Passage provided -
--------------------
Michelle: Ssh! You'll scare Clive!
James: Who's Clive?
Michelle: Clive. Clive is a wee Prod from East Belfast. Clive came back from Ibiza, got on the wrong bus at Aldergrove Airport, then fell asleep. Clive woke up in Derry, surrounded by Russians and Fenians. Clive is absolutely shitting himself.
Erin: So where's the real Artem?
Michelle: Giant's Causeway, probably. Foreigners fucking love the Giant's Causeway.
Clive: I just want to go home! But she won't let me leave! She won't let me leave.
Michelle: I also think Clive may have had too many disco biscuits on his holidays.
Clare: [enters] Here you are!
Clive: Thank God! [hugs Clare in her Union Jack top] Whatever you do, don't slag off the Pope. We're outnumbered.

Quote from Orla

Orla: Which one's ours?
Erin: She didn't send a photo. Her family probably don't even own a camera. She'll find Derry a bit overwhelming at first, just because of how advanced everything is here. All the cracker stuff we have.
Orla: They have some pretty cracker stuff where she comes from, too, Erin.
Erin: Oh, really? Like what? Disease? Poverty?
Orla: No. You can get this wee woman made of wood, right? You pull her apart and inside her there's an even wee-er wooden woman, and you pull the wee-er wooden woman apart...
--------------------
Raw data -
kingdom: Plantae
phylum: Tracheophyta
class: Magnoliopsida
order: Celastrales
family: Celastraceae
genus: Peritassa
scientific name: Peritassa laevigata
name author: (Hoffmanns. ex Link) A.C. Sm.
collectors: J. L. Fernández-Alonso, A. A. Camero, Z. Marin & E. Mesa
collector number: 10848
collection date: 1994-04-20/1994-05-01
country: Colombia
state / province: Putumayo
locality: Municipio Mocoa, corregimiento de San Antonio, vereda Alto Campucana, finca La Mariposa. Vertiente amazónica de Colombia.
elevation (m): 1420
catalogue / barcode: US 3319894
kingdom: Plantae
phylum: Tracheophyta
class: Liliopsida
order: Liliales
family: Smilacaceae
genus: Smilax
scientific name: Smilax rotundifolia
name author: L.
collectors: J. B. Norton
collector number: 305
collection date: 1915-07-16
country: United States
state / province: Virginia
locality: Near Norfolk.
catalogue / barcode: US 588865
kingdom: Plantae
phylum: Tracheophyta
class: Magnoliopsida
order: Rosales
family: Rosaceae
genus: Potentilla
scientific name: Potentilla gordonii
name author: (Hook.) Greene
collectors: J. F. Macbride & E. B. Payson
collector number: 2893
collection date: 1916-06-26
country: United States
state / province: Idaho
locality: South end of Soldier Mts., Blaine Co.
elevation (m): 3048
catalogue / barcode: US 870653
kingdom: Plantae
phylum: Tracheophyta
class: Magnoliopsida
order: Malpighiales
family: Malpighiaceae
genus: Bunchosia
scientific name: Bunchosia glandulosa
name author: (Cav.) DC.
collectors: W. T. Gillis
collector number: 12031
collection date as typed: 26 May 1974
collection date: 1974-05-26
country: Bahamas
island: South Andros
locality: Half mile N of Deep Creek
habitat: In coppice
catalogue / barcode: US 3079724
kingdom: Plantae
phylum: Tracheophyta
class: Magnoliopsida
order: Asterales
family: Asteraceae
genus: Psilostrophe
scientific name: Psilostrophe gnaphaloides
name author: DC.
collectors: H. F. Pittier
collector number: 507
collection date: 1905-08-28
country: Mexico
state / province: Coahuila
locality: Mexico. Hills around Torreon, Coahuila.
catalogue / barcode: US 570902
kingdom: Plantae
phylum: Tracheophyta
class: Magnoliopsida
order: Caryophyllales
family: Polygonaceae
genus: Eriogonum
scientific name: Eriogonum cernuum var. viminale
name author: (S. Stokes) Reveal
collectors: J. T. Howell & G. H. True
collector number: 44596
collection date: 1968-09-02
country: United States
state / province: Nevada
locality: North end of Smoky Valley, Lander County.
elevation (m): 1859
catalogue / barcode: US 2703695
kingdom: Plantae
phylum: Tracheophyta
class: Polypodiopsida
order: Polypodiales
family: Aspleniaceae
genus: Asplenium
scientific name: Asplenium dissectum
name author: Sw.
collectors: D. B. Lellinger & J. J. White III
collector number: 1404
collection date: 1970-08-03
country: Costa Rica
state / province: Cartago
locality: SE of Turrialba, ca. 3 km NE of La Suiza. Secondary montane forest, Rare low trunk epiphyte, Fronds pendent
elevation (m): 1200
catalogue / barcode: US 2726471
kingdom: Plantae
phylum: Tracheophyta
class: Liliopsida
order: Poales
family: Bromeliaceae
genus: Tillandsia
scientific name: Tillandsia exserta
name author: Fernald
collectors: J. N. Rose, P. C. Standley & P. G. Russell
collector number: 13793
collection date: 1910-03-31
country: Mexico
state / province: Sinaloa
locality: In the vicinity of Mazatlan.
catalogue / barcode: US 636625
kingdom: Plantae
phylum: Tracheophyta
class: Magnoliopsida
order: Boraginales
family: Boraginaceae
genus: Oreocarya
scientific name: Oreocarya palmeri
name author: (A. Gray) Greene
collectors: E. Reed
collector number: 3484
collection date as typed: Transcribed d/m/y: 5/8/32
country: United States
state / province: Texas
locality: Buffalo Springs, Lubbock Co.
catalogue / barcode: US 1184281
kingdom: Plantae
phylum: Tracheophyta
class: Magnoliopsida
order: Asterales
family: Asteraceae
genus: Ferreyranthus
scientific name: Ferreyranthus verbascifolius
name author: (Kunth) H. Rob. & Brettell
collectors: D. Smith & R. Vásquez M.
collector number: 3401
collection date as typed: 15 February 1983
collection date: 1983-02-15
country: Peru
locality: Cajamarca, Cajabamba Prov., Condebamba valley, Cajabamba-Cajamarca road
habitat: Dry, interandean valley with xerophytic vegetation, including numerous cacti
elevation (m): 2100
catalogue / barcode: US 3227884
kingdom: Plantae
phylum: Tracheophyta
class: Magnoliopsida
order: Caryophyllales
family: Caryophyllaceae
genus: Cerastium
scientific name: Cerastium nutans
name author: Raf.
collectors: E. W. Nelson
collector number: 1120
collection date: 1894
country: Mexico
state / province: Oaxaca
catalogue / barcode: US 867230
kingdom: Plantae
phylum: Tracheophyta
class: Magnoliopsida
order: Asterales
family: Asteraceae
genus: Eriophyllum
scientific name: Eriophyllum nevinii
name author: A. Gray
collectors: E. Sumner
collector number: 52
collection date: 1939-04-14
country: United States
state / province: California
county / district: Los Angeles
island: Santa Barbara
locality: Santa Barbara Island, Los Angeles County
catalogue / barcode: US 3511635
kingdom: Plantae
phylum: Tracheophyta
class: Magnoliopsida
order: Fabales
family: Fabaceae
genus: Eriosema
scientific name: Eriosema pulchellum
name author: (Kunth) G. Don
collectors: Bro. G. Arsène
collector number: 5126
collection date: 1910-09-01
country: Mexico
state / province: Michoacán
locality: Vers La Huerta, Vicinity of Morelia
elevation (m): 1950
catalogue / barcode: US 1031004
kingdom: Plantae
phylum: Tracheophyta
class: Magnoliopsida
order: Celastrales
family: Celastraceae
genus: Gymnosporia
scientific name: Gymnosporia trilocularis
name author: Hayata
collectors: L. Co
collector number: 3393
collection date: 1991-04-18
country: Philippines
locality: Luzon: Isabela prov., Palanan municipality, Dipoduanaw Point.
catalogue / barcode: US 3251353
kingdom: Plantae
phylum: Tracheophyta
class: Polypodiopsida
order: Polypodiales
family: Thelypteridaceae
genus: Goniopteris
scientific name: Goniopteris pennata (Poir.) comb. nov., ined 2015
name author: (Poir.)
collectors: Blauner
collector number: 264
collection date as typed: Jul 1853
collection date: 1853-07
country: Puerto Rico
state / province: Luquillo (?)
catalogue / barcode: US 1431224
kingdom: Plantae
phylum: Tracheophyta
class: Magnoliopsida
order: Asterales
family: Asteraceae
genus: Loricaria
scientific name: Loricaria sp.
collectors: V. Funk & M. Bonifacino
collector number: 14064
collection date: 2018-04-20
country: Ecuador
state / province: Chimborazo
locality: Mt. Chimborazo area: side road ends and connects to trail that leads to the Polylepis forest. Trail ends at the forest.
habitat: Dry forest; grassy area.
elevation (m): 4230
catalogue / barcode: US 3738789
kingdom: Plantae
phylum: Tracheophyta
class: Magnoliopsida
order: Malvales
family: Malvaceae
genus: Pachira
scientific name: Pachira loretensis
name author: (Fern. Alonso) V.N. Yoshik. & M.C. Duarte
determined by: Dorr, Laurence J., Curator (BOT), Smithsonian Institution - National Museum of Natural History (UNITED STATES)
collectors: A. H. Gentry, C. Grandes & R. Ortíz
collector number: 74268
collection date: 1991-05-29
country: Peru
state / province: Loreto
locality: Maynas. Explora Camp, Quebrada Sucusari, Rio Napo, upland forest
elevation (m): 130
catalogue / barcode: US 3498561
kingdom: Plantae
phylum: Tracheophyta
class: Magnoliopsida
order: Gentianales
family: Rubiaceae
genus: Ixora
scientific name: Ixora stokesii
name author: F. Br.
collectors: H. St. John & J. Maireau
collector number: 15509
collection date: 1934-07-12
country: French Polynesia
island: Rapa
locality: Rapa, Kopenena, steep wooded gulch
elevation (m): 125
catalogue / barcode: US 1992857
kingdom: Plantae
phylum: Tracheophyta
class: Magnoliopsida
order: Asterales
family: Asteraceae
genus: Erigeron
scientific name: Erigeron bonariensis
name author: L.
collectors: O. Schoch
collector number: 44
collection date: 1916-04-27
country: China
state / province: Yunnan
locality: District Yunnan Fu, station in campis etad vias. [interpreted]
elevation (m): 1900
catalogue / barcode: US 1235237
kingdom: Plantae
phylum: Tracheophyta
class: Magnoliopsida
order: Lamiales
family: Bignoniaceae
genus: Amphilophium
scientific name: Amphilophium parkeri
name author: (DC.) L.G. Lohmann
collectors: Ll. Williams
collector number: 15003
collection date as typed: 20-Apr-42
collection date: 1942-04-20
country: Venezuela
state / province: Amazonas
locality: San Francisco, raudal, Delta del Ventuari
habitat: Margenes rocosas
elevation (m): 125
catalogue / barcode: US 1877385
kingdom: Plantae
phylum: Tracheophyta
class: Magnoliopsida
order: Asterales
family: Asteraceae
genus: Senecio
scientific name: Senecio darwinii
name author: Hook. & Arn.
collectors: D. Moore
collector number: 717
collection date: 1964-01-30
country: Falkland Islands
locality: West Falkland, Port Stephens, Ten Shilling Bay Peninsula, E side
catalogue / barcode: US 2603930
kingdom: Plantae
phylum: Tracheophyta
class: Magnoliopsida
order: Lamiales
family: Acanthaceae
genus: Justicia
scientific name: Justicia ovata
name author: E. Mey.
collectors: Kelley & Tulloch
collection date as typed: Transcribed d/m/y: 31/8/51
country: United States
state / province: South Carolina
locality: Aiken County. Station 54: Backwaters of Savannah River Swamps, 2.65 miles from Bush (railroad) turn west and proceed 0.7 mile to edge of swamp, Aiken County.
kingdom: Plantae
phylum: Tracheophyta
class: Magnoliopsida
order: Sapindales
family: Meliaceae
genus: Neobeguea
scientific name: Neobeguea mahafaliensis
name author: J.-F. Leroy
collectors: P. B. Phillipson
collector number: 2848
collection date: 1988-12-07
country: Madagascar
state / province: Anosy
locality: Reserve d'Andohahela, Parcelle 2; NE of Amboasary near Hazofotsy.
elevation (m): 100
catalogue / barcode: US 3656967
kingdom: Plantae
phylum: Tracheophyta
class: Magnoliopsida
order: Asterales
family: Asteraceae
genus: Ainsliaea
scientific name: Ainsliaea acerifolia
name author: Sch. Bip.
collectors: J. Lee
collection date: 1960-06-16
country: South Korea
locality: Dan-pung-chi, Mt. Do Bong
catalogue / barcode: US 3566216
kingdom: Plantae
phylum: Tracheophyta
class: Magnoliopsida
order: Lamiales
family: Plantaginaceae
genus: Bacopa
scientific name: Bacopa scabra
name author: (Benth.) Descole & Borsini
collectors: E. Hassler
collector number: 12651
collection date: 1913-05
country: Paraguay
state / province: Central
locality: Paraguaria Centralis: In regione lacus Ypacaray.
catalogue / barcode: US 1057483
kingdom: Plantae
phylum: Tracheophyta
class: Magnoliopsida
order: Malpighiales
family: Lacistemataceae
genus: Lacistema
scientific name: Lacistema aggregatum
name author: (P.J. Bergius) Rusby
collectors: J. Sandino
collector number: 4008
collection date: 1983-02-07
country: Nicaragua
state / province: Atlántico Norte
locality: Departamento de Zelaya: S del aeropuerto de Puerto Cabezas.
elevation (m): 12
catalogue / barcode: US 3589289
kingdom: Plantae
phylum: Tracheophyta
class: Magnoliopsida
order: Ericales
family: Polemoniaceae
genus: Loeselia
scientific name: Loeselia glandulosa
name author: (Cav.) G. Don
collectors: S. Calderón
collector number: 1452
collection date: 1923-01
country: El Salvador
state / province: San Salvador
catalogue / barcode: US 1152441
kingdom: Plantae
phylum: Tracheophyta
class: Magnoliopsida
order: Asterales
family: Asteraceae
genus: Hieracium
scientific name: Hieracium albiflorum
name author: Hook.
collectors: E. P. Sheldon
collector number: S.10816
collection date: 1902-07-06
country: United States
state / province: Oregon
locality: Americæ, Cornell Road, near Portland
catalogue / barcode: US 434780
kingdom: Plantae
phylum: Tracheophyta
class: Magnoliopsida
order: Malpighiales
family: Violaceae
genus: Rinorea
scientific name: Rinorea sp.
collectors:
--------------------
Try it - Pick up the Derry dialogue above after its final line and continue it.

Exercise result -
Erin: Are you talking about Russian dolls?

Quote from Clare

Clare: I'm very sorry for all your trouble. You know, the whole hoo-ha at the power plant.
Katya: OK.
Clare: When you think about it, we've actually got a lot in common, cos we understand what it's like to be a young person from a troubled place.
Katya: Hm, it is not the same. Chernobyl was terrible nuclear accident. You people like to fight each other and, to be honest, what person really understands why?
Erin: Well, there's actually a political element to it, Katya, and there's a religious element.
Katya: But you're not two different religions here, you're different flavours of same religion, no?
Erin: Well, yes... but... It's a little bit more complicated than that, Katya.
Katya: To me, is stupid.
Clare: Oh, my God... It is stupid. It is so, so stupid.